_YOUR INSTRUCTIONS_.
Below are entries; copy exactly the lines from the one with "As of 6/17/2022" through the one with "Kukafka | HarperCollins/Morrow |", both included, and leave out the rest.
::: RECORDS TO PROCESS :::
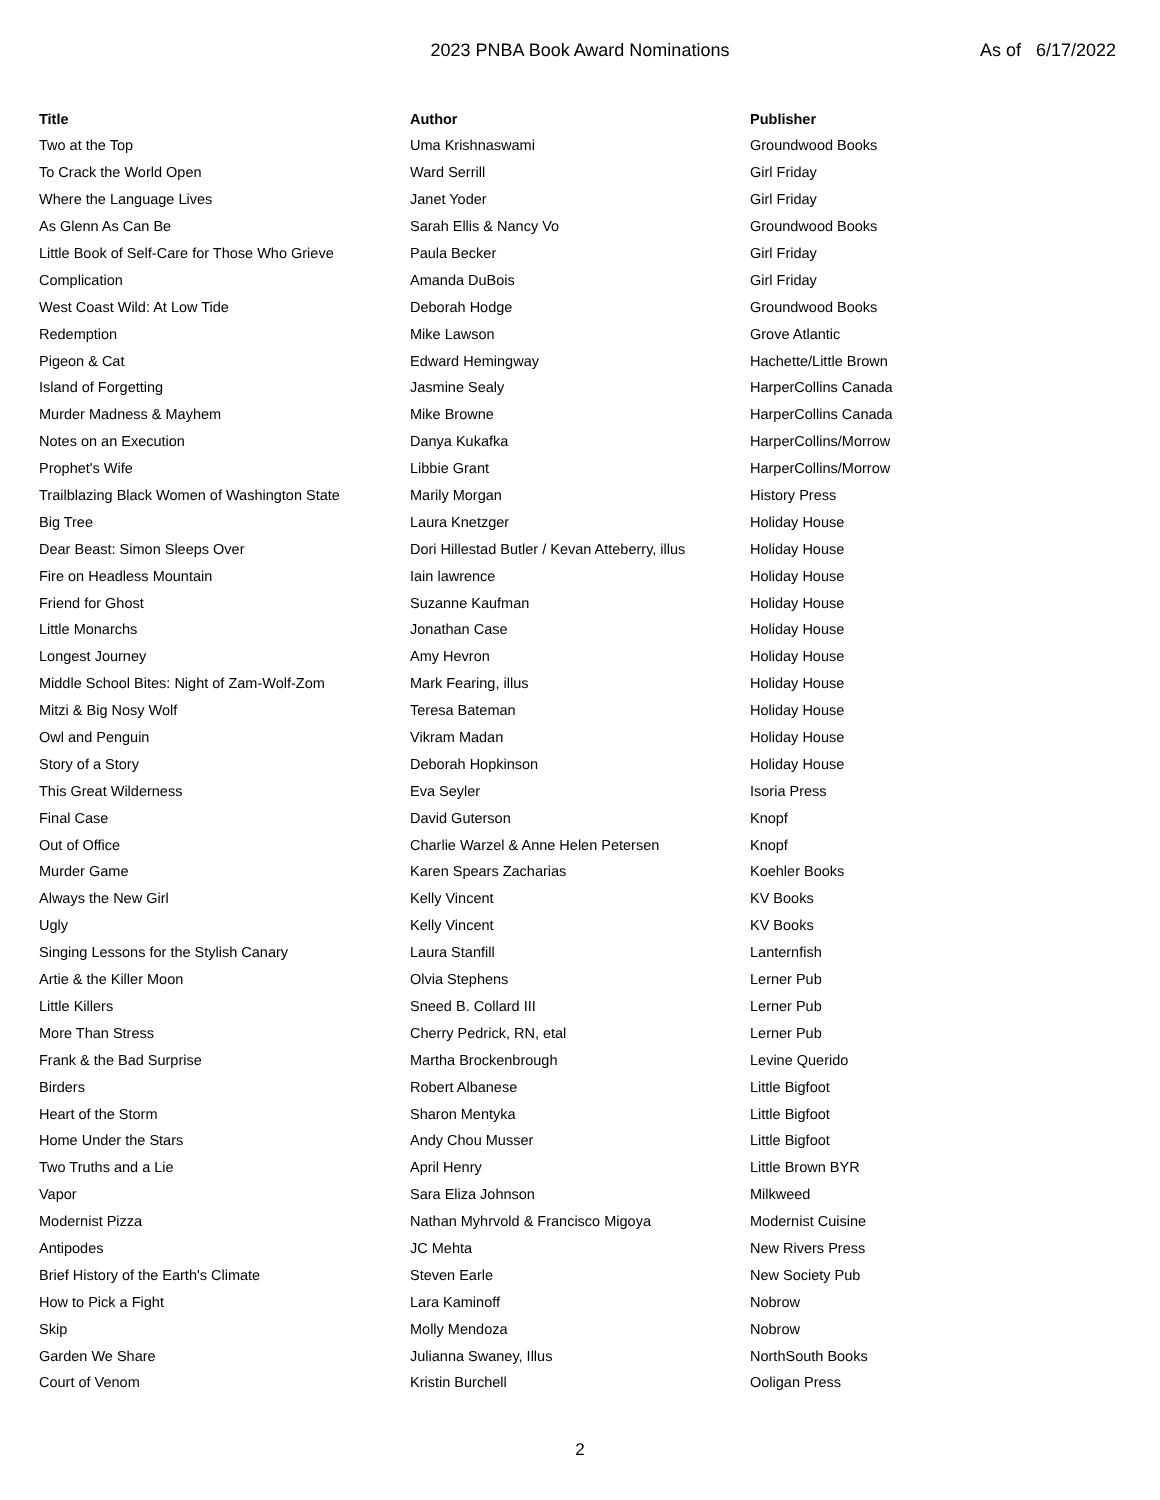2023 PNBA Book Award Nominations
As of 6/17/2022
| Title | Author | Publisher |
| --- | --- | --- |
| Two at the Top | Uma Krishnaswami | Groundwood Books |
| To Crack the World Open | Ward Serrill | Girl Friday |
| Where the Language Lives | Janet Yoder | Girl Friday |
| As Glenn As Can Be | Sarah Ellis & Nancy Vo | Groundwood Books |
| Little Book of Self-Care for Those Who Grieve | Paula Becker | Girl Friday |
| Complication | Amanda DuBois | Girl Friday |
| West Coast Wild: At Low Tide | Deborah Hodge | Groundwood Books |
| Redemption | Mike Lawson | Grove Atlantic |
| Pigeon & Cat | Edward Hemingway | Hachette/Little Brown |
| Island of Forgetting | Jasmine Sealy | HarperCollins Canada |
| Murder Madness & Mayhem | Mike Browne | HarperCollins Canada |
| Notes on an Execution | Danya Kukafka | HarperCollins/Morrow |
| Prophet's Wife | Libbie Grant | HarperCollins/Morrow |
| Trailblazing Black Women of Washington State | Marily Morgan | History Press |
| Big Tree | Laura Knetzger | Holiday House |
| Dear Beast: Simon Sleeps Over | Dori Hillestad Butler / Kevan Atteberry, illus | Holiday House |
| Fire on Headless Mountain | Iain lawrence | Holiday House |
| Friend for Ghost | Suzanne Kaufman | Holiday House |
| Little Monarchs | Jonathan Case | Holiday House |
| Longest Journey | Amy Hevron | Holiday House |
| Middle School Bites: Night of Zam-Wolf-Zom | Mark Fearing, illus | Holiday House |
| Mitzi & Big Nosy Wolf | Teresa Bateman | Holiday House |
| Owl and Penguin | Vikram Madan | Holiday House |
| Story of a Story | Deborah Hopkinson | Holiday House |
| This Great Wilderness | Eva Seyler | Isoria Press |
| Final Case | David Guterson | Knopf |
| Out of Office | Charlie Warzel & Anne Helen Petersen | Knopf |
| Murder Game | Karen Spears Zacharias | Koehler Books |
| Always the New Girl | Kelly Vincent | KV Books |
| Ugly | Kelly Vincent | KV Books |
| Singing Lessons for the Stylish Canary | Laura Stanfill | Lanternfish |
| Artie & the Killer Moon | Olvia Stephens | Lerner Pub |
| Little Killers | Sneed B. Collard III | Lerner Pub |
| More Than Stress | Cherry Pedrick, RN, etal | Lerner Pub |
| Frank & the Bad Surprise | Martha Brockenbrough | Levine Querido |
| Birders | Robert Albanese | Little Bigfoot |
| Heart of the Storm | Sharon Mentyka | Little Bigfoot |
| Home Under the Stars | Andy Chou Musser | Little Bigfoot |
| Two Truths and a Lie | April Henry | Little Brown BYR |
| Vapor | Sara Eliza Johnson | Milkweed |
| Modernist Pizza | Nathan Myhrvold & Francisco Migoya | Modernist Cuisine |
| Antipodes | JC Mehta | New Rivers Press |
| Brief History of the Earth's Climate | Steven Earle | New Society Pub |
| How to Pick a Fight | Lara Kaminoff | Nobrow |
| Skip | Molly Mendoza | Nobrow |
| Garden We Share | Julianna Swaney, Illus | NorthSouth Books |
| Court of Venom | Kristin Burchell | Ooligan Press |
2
:::
::: RECORDS TO PROCESS :::
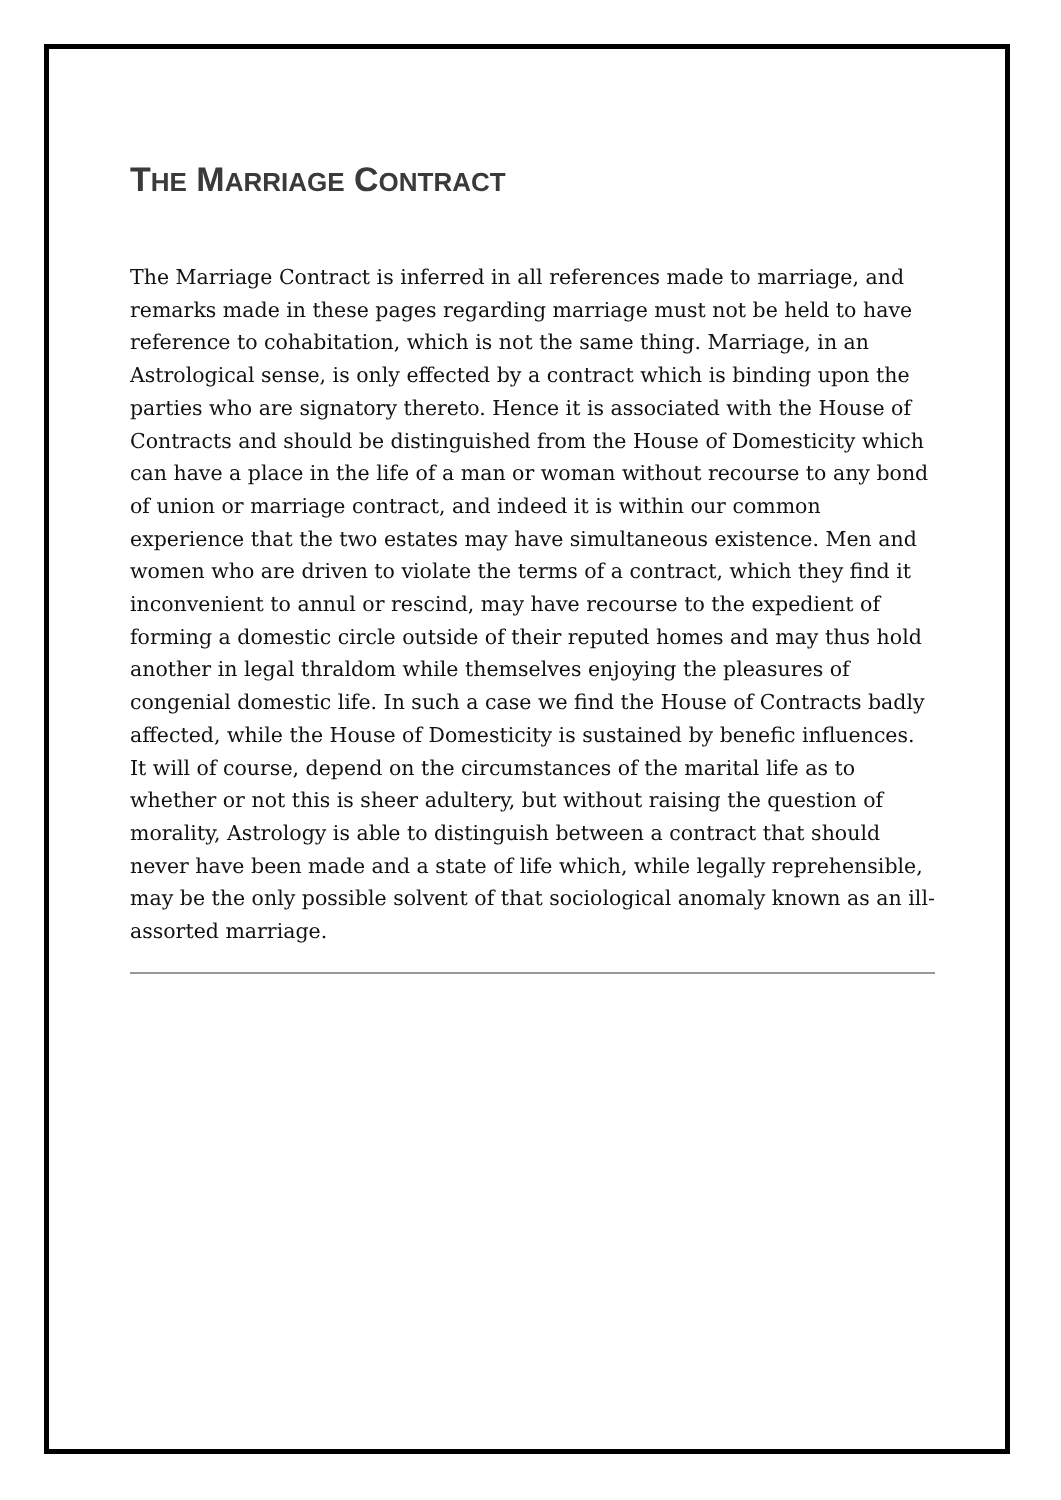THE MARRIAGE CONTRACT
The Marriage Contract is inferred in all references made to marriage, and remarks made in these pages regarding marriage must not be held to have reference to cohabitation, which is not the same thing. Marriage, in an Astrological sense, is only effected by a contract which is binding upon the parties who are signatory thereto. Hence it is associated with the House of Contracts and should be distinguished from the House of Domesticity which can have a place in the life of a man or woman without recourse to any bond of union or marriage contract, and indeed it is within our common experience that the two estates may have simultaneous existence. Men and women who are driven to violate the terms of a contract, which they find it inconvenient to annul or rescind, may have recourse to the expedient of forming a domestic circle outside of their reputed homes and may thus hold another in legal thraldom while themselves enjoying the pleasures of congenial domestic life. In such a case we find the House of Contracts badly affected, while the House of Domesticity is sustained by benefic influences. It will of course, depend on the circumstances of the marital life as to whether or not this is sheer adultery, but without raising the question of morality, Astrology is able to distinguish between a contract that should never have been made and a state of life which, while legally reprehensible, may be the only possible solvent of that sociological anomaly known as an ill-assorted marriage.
:::
::: RECORDS TO PROCESS :::
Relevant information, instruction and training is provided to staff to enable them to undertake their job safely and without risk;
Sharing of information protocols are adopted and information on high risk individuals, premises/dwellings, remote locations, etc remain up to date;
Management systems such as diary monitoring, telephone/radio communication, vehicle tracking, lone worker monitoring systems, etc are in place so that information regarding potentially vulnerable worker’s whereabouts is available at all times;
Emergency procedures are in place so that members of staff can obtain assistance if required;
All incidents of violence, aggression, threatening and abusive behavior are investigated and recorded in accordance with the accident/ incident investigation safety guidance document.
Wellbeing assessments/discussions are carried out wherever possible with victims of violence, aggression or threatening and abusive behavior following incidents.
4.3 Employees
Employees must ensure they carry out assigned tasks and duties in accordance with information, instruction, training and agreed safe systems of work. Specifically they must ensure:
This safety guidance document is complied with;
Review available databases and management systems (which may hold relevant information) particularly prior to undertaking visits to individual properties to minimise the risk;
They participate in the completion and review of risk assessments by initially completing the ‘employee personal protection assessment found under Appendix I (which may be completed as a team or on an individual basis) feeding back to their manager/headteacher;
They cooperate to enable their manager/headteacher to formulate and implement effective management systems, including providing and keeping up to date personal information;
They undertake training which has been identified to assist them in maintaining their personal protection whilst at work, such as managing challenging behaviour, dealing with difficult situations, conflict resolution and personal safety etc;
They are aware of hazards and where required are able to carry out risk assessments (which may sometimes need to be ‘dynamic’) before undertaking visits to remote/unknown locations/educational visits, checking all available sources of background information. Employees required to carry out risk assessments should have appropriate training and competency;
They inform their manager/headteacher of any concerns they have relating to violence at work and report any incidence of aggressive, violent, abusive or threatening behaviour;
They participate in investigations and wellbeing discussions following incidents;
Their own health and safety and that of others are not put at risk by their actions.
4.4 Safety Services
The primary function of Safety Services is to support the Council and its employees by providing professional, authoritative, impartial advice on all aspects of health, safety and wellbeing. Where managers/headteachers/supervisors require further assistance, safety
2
:::
_RESULT_.
As of 6/17/2022
| Title | Author | Publisher |
| --- | --- | --- |
| Two at the Top | Uma Krishnaswami | Groundwood Books |
| To Crack the World Open | Ward Serrill | Girl Friday |
| Where the Language Lives | Janet Yoder | Girl Friday |
| As Glenn As Can Be | Sarah Ellis & Nancy Vo | Groundwood Books |
| Little Book of Self-Care for Those Who Grieve | Paula Becker | Girl Friday |
| Complication | Amanda DuBois | Girl Friday |
| West Coast Wild: At Low Tide | Deborah Hodge | Groundwood Books |
| Redemption | Mike Lawson | Grove Atlantic |
| Pigeon & Cat | Edward Hemingway | Hachette/Little Brown |
| Island of Forgetting | Jasmine Sealy | HarperCollins Canada |
| Murder Madness & Mayhem | Mike Browne | HarperCollins Canada |
| Notes on an Execution | Danya Kukafka | HarperCollins/Morrow |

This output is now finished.